The Effects of the Climate Change Levy and Climate Change Levy Agreements on UK Businesses: Evidence from Microdata (ESRC funded research in progress with Ralf Martin, LSE)

 

The single most important policy package adopted under the UK Climate Change Programme is comprised of the so-called Climate Change Levy (CCL) and Climate Change Levy Agreements (CCA). The package was introduced in April 2001 and is expected to achieve carbon savings of 6.6 mega tons by 2010. The CCL is a tax levied on energy consumption by industrial and commercial users. Taxable fuels are coal, gas, electricity, and non-transport liquefied petroleum gas (LPG). For political reasons, tax rates per kWh vary across fuel types, with electricity being taxed at almost three times the rate of the other fuels (Pearce 2006). The implicit tax per ton of carbon ranges from £16 for coal to around £31 for electricity and gas. In order to mitigate concerns about potential detrimental effects on international competitiveness, the government offers facilities in energy-intensive sectors an 80% discount on their tax liability if they enter a CCA. These agreements stipulate sector-specific targets for relative energy use to be reached by 2010 (a few sectors chose absolute targets). Compliance with interim targets is monitored every two years.

 

Ours is the first microeconometric study of the effects of the Climate Change Levy package. We match observations from two restricted-access panel data sets maintained by the Office for National Statistics in order to estimate the impact of the CCA on energy use, interfuel substitution, and economic activity. Our primary data source, the Annual Respondents Database, is the most comprehensive business microdata set in the UK and contains economic information for a large sample of establishments. We add data on energy use and expenditures by fuel type, which is available from the Quarterly Fuels Inquiry for a representative sample of manufacturing plants. The resulting data set is augmented with publicly available information on CCA membership and covers the years before and after the introduction of the policy until 2004.

 

We address the problem of self-selection of establishments into agreements in two ways. First, we include plant fixed effects to control for unobserved heterogeneity across plants.

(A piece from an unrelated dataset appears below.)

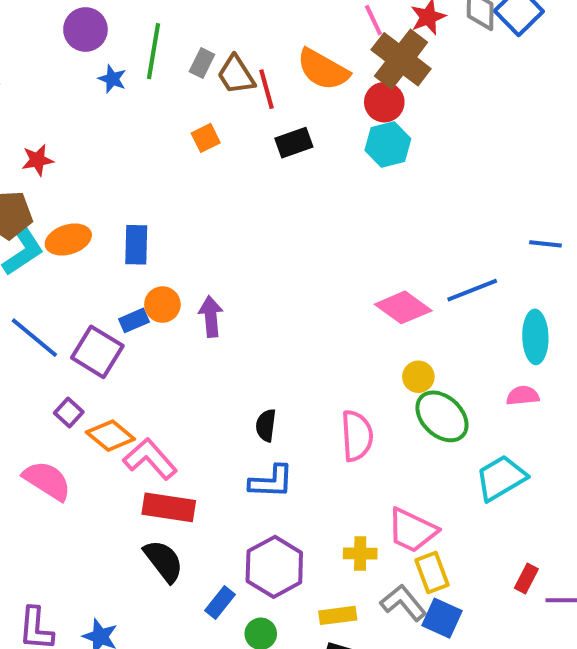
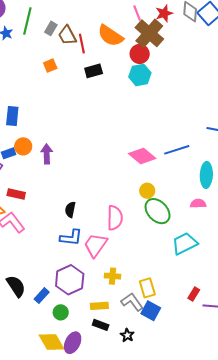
red rectangle: (169, 507) -> (16, 194), moved, size x0.7
pink trapezoid: (412, 530) -> (96, 245), moved, turned 96
black semicircle: (164, 561) -> (16, 286), moved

Second, we exploit the fact that eligibility for the CCA is based on pollution intensity defined by EU Directive 96/61 (‘Integrated Pollution Prevention and Control’) rather than on energy intensity. Pollution intensity can thus be used as an instrumental variable for membership in a CCA, provided that it does not directly affect energy intensity. To minimize such concerns, we choose as an instrument the number of different water pollutants emitted by a facility. This information is obtained from the European Pollution Emissions Register.

 

Preliminary results are available on request.